# Document passage:
..............................
RESTRICTED STOCK UNIT AGREEMENT under the Hexcel Corporation 2013 Incentive Stock Plan
Exhibit 99.1
FY 2014
RESTRICTED STOCK UNIT AGREEMENT
under the
Hexcel Corporation 2013 Incentive Stock Plan
This Restricted Stock Unit Agreement (the “Agreement”), is entered into as of the Grant Date, by and between Hexcel Corporation, a Delaware corporation (the “Company”), and the Grantee.
The Company maintains the Hexcel Corporation 2013 Incentive Stock Plan (the “Plan”). The Compensation Committee (the “Committee”) of the Board of Directors of the Company (the “Board”) has determined that the Grantee shall be granted Restricted Stock Units (“RSUs”) upon the terms and subject to the conditions hereinafter contained. Capitalized terms used but not defined herein shall have the meanings assigned to them in the Plan.
1. Notice of Grant; Acceptance of Agreement. The number of RSUs granted and the Grant Date shall be as set forth under the Grantee’s account on Xxxxxxx Xxxxx Benefits OnLine®. Grantee will be deemed to accept the terms and conditions of this Agreement by clicking the “Accept” button on the Xxxxxxx Xxxxx Benefits OnLine® Award Acceptance screen with regard to the RSUs.
2. Incorporation of Plan. The Plan is incorporated by reference and made a part of this Agreement, and this Agreement shall be subject to the terms of the Plan, as the Plan may be amended from time to time, provided that any such amendment of the Plan must be made in accordance with Section IX of the Plan. The RSUs granted herein constitute an Award within the meaning of the Plan.
..............................
# Extracted data:
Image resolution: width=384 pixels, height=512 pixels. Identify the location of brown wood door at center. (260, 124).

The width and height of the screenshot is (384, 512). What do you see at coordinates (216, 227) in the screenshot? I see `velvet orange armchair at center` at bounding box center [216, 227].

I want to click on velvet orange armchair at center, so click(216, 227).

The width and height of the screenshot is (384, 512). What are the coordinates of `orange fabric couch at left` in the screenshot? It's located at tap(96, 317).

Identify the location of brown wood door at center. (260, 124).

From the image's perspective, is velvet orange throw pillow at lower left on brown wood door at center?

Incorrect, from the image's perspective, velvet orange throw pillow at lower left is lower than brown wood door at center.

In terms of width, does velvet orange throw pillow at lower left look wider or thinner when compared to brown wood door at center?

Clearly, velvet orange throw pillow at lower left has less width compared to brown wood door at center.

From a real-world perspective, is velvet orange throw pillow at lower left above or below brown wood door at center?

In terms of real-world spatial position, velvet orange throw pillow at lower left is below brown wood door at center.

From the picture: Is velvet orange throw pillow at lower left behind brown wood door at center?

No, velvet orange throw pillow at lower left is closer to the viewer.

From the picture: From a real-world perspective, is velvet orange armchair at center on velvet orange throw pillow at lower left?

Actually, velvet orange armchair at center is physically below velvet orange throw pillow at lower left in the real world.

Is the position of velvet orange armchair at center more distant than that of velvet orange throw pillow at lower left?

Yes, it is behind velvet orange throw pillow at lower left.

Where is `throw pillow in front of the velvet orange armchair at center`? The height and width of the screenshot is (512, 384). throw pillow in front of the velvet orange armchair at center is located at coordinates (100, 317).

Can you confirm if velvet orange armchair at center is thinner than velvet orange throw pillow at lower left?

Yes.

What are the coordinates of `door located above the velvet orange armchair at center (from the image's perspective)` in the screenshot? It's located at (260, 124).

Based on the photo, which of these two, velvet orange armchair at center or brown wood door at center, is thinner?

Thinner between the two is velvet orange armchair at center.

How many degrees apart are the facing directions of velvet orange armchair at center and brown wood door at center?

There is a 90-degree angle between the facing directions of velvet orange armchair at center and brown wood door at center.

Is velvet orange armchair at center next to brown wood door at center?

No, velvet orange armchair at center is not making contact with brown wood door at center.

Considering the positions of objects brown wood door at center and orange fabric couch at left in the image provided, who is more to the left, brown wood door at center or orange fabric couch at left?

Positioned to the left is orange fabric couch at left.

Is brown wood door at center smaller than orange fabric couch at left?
..............................
Resume the Hexcel restricted stock unit agreement, beginning right after its final sentence.

# Reply:
3. Terms of Restricted Stock Units. The grant of RSUs provided in Section 1 hereof shall be subject to the following terms, conditions and restrictions:
(a) Each RSU shall convert into one share of the Company’s common stock, $.01 par value per share (the “Common Stock”). Except as set forth in this Section 3(a), the Grantee shall not possess any incidents of ownership (including, without limitation, dividend and voting rights) in shares of the Common Stock in respect of the RSUs until such RSUs have vested and converted into shares of Common Stock (hereinafter “RSU Shares”). The Grantee shall be entitled to Dividend Equivalents in an amount equal to the value of any cash or stock dividends paid by the Company on one share of Common Stock, for each RSU and each Additional Restricted Unit (as defined below) outstanding under this Agreement on a dividend record date. In the case of cash dividends, the Company shall credit the Grantee, on each dividend payment date, an additional number of RSUs (“Additional Restricted Units”) equal to (A) divided by (B), where (A) equals the total number of unvested RSUs and Additional Restricted Units, if any, subject to this Agreement on such date multiplied by the dollar amount of the cash dividend paid per share of Common Stock on such date, and (B) equals the Fair Market Value of a share of Common Stock on such date. If a dividend is paid to holders of Common Stock in shares, the Company shall credit the Grantee, on each dividend payment date, Additional Restricted Units equal to the total number of unvested RSUs and Additional Restricted Units, if any, subject to this Agreement on such date multiplied by the share dividend paid per share of Common Stock on such date. If fractions of a share would result from the calculation of any Additional Restricted Units payable to the Grantee, the amount of Additional Restricted Units payable to the Grantee in the form of shares of Common Stock shall be rounded down to the nearest whole
number of shares at the time that the RSUs vest and the Additional Restricted Units in respect thereof convert into shares of Common Stock. Additional Restricted Units are subject to the same restrictions, including but not limited to vesting, transferability, forfeiture and payment restrictions that apply to the underlying RSUs to which they relate.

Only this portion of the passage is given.